> **SHORT PROBLEM 1**:
Answer these questions about the passage on becoming a Bahá’í:
(a) On which birthday was the writer married?
(b) Where did Oliver first learn of the Faith?
(c) At what age was the writer confirmed?

-- start SUPPLIED PASSAGE --

I have a very bad memory for dates and statistics and even places, so I am using what landmarks I can, like a pregnancy. Anyway my registration number was about two thousand and something and I remember thinking at the time that there were about the same number of Bahá’ís in Britain as there were guide dogs. As I was a guide dog owner myself the idea that there were about as many guide dogs as Bahá’ís took my fancy.
I was not searching for a new faith. My interest in religion was more on a cultural-sociological basis.
I lived in Durham at the time and enjoyed attending Islamic lectures with the same curiosity as visiting a Pentecostal service. In my childhood my mother was anti-church. She believed in God as long as you didn’t have to do anything about it. When I was a teenager and we had a smaller house and less garden, my Father could spare his Sunday mornings to go to church and be a sidesman. My mother never went because she thought the sermons were really boring. I used to go with him sometimes, and she was right – they really were boring, but I used to pass the time looking at the people around me and dreaming about being a bride there as my sister had been. As it was, I was married on my twentieth birthday, by special Archbishop’s licence, in the Lee Abbey Students’ Hostel in London. We were not Bahá’ís at the time, but the way we arranged our own wedding bore a resemblance to what we were to discover in the Faith.
I was confirmed in that church when I was thirteen, and I felt guilty about it almost at once. I didn’t really believe in it.
I often wonder if I would have become a Bahá’í if I hadn’t met the Hellicars. If I had just attended a public meeting would it have meant the same? Oliver, my husband, learnt of the Faith first when he was at Cambridge as a student. At the time he thought it was too idealistic. So perhaps if I’d gone to a public meeting I might have just put it in cold storage for a while, as he did, till I’d met someone like the Hellicars and felt the genuineness of their Faith.

-- end SUPPLIED PASSAGE --
-- start EXTRACTED RECORDS --

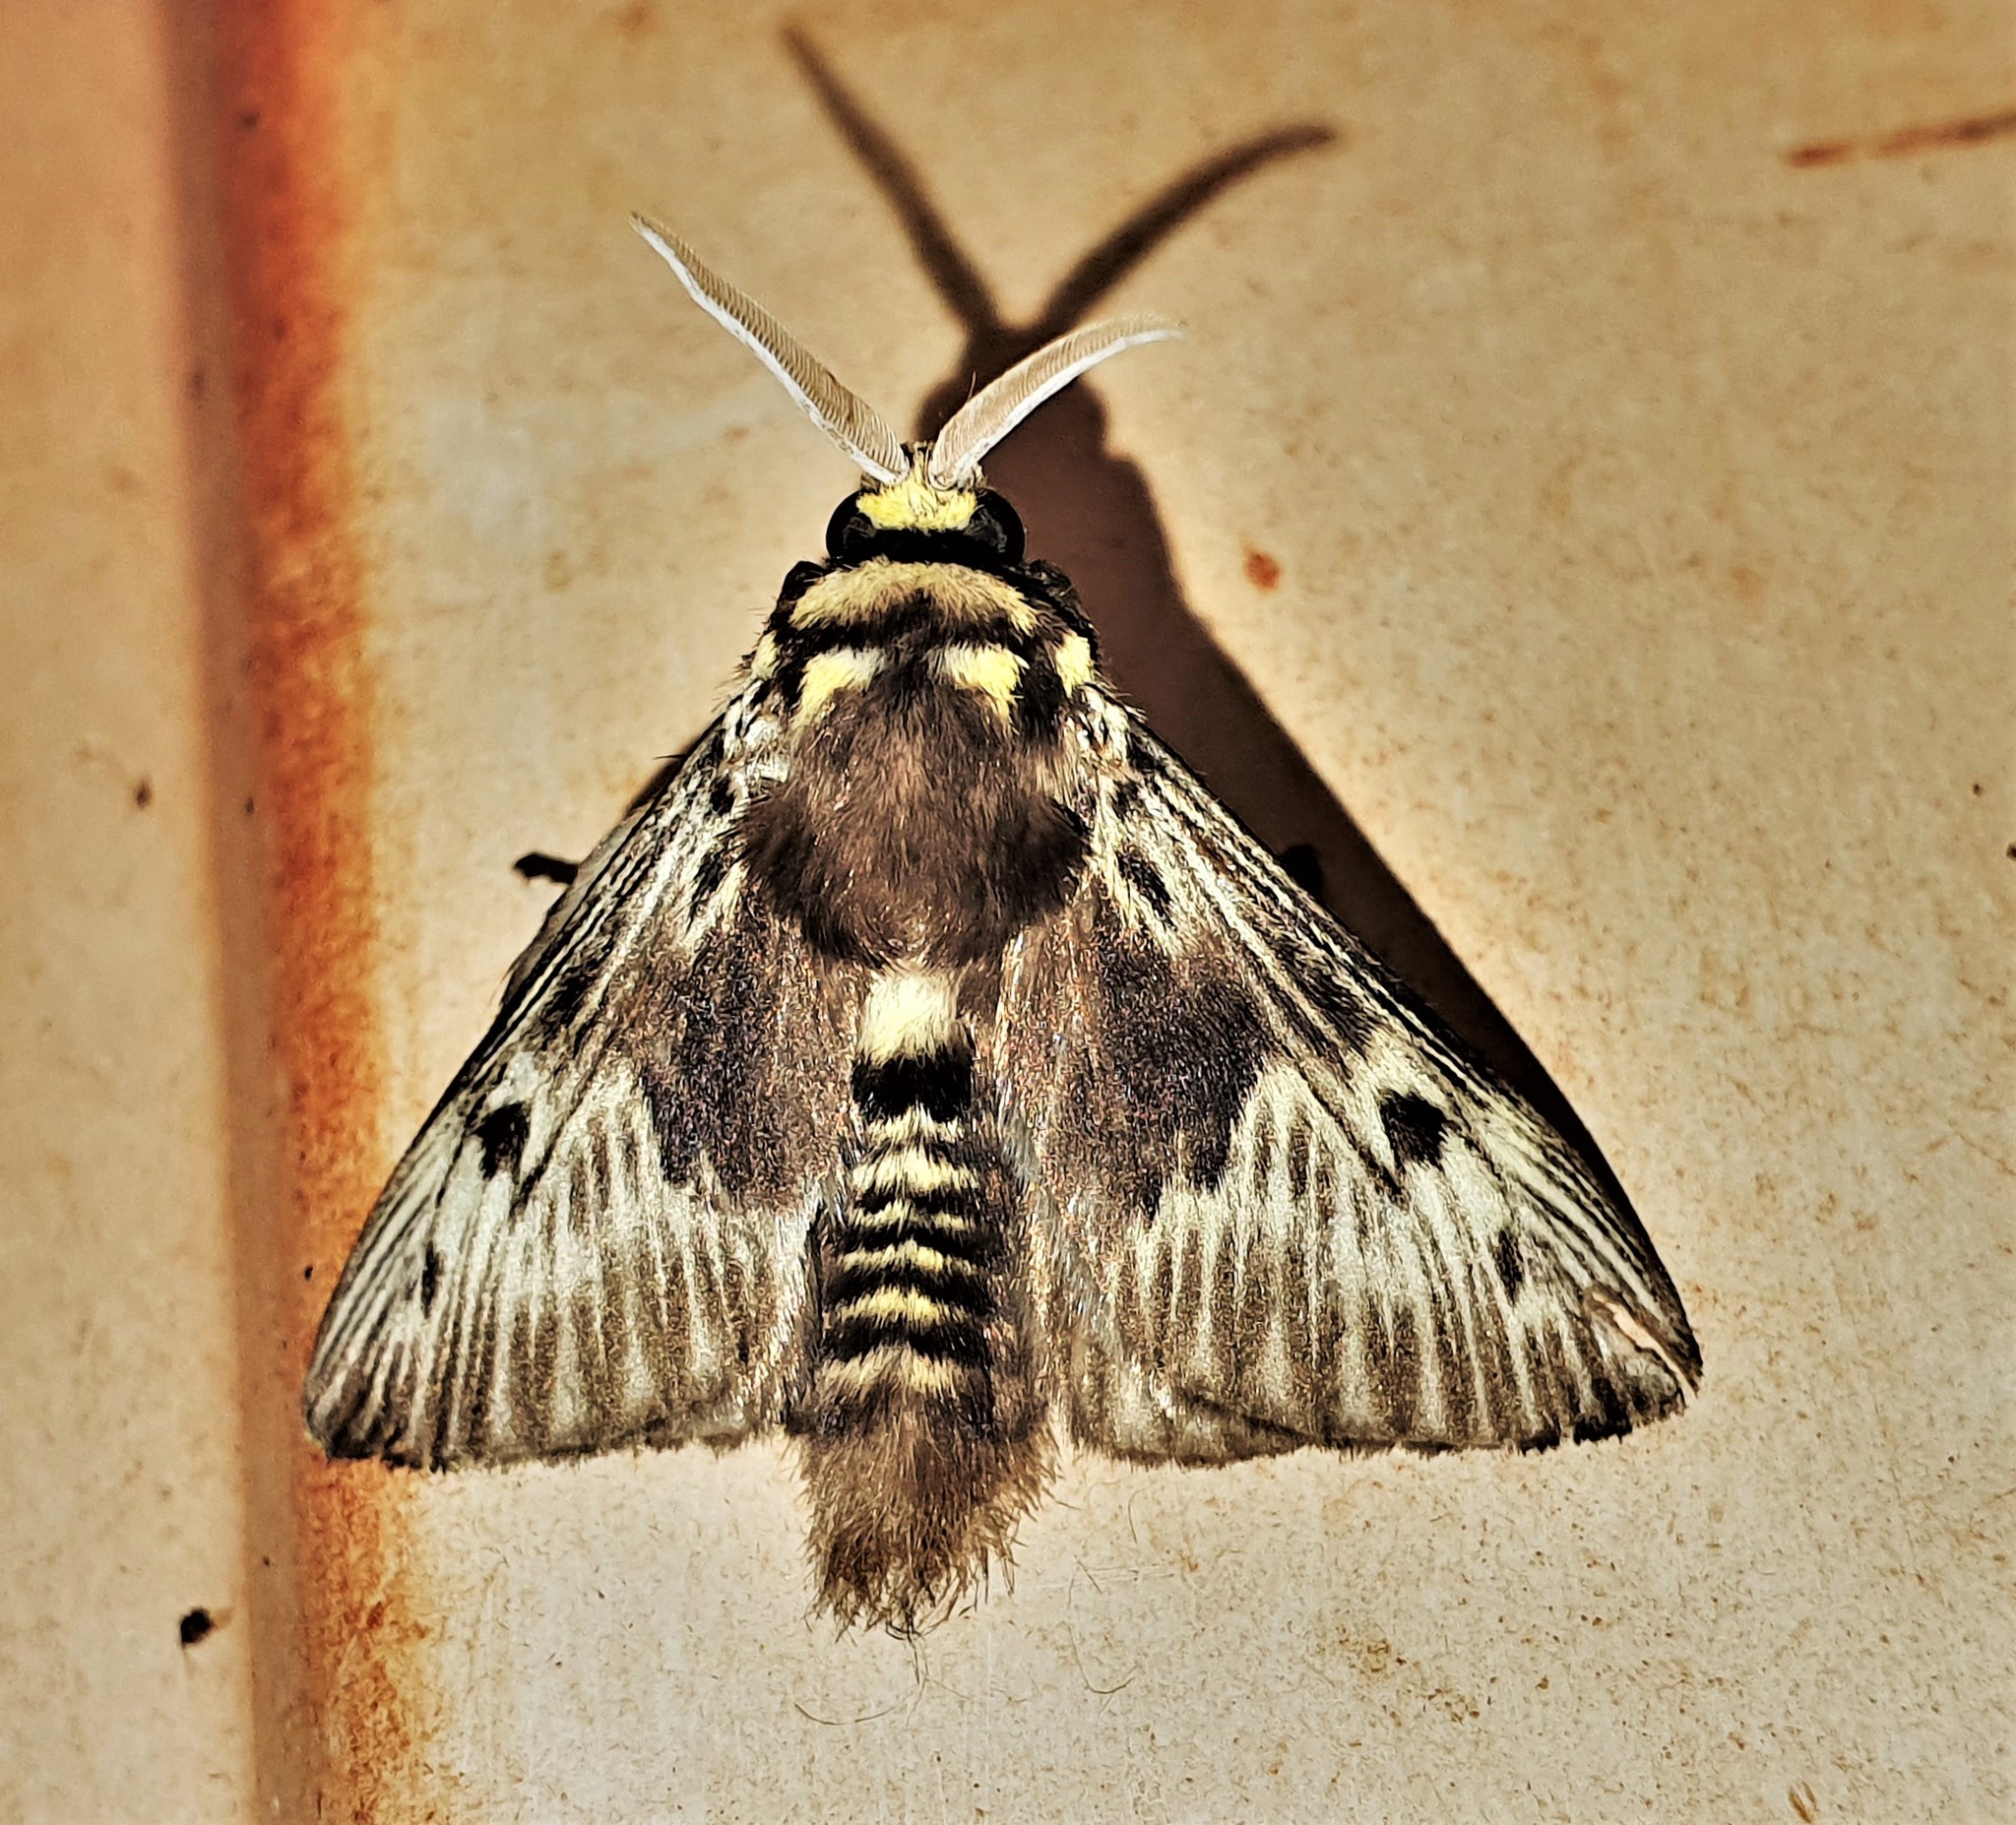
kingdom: Animalia
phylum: Arthropoda
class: Insecta
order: Lepidoptera
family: Megalopygidae
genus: Megalopyge
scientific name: Megalopyge albicollis
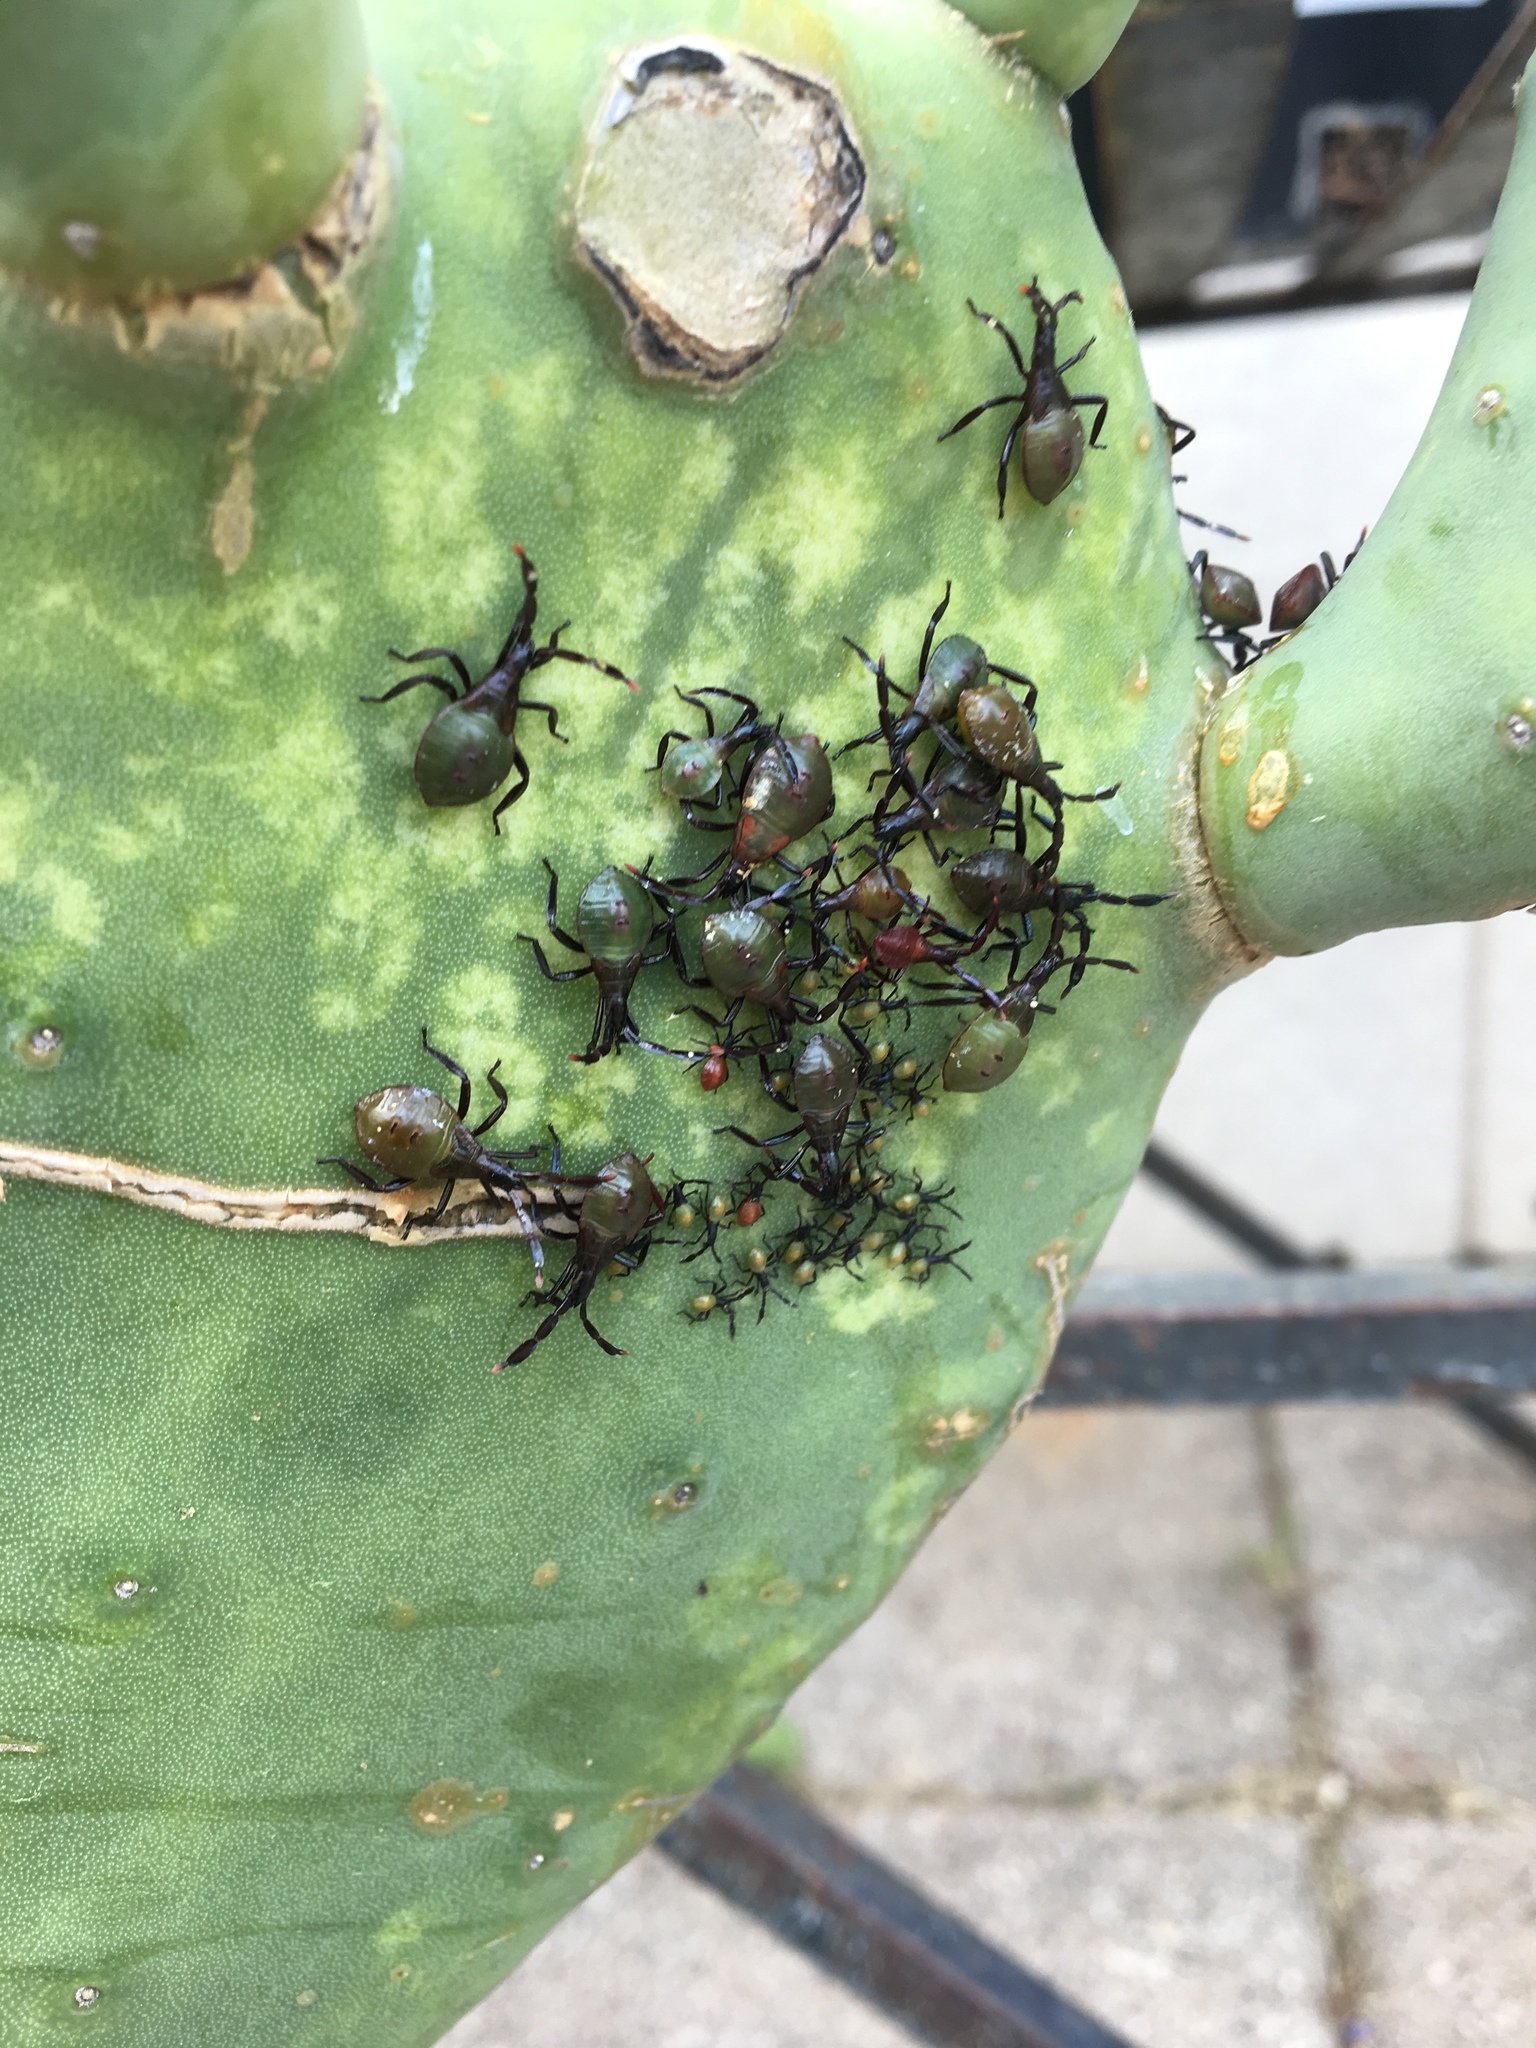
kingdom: Animalia
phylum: Arthropoda
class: Insecta
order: Hemiptera
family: Coreidae
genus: Chelinidea
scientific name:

-- end EXTRACTED RECORDS --

> **SHORT PROBLEM 2**: Reproduce the rows from the line containing "genus: Megalopyge" up to and including the final line of the rows, omitting the pictures.

> **CORRECT RESPONSE 1**:
(a) The writer's twentieth birthday.
(b) At Cambridge, as a student.
(c) At thirteen.

> **CORRECT RESPONSE 2**:
genus: Megalopyge
scientific name: Megalopyge albicollis
kingdom: Animalia
phylum: Arthropoda
class: Insecta
order: Hemiptera
family: Coreidae
genus: Chelinidea
scientific name:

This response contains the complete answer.